La sopa que todos los mandalorianos conocen y aman, Din nunca la había probado, y Bo-Katan ve cierta ironía en ello. No entiende el deseo del mandaloriano de bañarse en las Aguas Vivas y no reconoce el Camino, pero tras su apasionado discurso, acepta llevarlo allí, ya que el propio Din se perdería. Mientras los héroes (prácticamente una familia disfuncional) caminan por las minas abandonadas, Bo-Katan recuerda su pasado: cómo era princesa de este planeta, cómo también se sumergió en esas aguas y juró seguir el Camino, y cómo todo eso no fue más que un espectáculo que la familia real debía representar para sus súbditos.
También recuerda cómo su padre se sentía orgulloso de ella, y Din, para su sorpresa (vaya que sabe mantener una conversación), comenta que le gustaría haberlo conocido. Bo-Katan responde que era un gran hombre y murió defendiendo Mandalore. En ese momento, Din se detiene y pronuncia respetuosamente: «Este es el camino». Bo-Katan, aunque no cree ni en el Camino ni en el sectarismo de su compañero, se siente inesperadamente conmovida por este gesto simple pero conmovedor.

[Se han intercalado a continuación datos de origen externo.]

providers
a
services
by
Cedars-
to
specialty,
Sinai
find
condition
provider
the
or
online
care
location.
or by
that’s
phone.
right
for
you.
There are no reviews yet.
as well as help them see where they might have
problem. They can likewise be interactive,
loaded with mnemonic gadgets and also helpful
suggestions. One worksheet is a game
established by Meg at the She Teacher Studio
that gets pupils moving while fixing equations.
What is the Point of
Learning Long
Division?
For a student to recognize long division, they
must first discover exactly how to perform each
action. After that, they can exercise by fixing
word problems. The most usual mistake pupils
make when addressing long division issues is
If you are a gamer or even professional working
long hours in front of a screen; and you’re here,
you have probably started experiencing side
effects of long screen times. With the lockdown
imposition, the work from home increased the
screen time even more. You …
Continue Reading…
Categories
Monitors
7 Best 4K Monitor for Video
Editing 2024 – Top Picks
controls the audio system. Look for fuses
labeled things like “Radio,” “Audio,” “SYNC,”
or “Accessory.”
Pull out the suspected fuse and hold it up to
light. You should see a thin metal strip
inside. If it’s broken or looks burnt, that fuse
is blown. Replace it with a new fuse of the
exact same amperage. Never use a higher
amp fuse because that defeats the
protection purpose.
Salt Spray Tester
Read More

Cuando llegan a las Aguas Vivas, Bo-Katan decide rematar a Din con lecciones históricas y lee el contenido de una placa conmemorativa: aquí una vez estuvo el Mythosaurio, fue montado por Mandalore el Grande, y entonces la vida empezó de verdad. Mientras ella lee todo esto, el mandaloriano entra al agua y comienza a recitar el juramento que escuchamos en el primer episodio, pero de repente se hunde como una piedra.

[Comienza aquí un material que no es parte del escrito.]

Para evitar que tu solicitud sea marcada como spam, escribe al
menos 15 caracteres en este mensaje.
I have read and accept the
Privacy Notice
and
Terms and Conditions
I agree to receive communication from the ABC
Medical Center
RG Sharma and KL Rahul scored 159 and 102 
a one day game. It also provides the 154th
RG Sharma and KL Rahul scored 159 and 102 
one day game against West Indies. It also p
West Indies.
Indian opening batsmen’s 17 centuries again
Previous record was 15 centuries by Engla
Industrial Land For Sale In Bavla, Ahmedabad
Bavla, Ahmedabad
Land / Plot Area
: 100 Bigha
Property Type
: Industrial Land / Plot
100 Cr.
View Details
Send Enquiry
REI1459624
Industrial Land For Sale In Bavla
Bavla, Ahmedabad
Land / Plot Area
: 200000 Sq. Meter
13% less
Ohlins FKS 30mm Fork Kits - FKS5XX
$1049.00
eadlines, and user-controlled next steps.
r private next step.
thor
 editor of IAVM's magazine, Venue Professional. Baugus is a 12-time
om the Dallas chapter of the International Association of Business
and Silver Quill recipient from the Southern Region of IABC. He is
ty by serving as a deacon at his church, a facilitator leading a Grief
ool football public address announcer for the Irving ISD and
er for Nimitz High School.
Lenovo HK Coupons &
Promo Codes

Bo-Katan, con su mochila propulsora, salta al agua tras él y saca a su compañero, pero en las profundidades ve un ojo grande, perteneciente, evidentemente, a una criatura no pequeña. Ve al Mythosaurio, y al salir a la superficie con Din, mira directamente a la cámara con un horror que extrañamente se percibe a través del casco. Parece que los mitos no mentían.
Impresiones
Un episodio maravilloso. Fantasmas del pasado, monstruos antiguos, un dúo inesperadamente encantador y prometedor entre Bo-Katan y Din Djarin. Katee Sackhoff se despliega, tiene material para interpretar, y es magnífico. Casi todas nuestras suposiciones del resumen anterior se cumplieron, solo que parecía que la búsqueda de los procedimientos acuáticos en el lago mandaloriano llevaría más tiempo. Pero mejor así.

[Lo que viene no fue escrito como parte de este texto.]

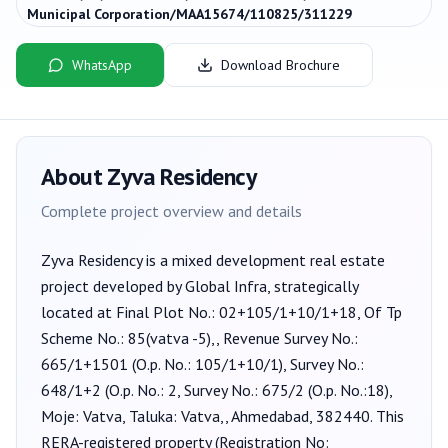
Municipal Corporation/MAA15674/110825/311229
WhatsApp
Download Brochure
About
Zyva Residency
Complete project overview and details
Zyva Residency
is a
mixed development
real estate
project developed by
Global Infra
, strategically
located at Final Plot No.: 02+105/1+10/1+18, Of Tp
Scheme No.: 85(vatva -5),, Revenue Survey No.:
665/1+1501 (O.p. No.: 105/1+10/1), Survey No.:
648/1+2 (O.p. No.: 2, Survey No.: 675/2 (O.p. No.:18),
Moje: Vatva, Taluka: Vatva,, Ahmedabad, 382440
. This
RERA-registered property (Registration No:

Lo más interesante, probablemente, es el despertar del Mythosaurio, una criatura mítica cuyo redescubrimiento, según la profecía, promete el renacimiento de Mandalore. ¿Qué trae este nuevo giro? Parece que Din y Bo-Katan ahora reunirán a los mandalorianos y regresarán a casa. A menos, claro, que se peleen por el Sable Oscuro (que pertenece a Djarin, pero que realmente obedece a Bo-Katan, una colisión interesante) y por el reparto del poder. En general, la escala y seriedad que promete tal premisa le sentarán muy bien a la serie y revelarán a Din en una nueva faceta: primero solo se preocupaba por sí mismo, luego por el pequeño, y ahora tiene la oportunidad de pasar al siguiente nivel de responsabilidad.
La parte más interesante del episodio, por supuesto, está relacionada con los diferentes caminos y el Camino que eligen los mandalorianos. Bo-Katan Kryze y Din Djarin ven de manera diferente tanto a Mandalore como a su pasado y, probablemente, a su futuro; ella es una princesa, él un pistolero solitario, y ver toda esta encarnación de «La Dama y el Vagabundo» es increíblemente interesante y alegre.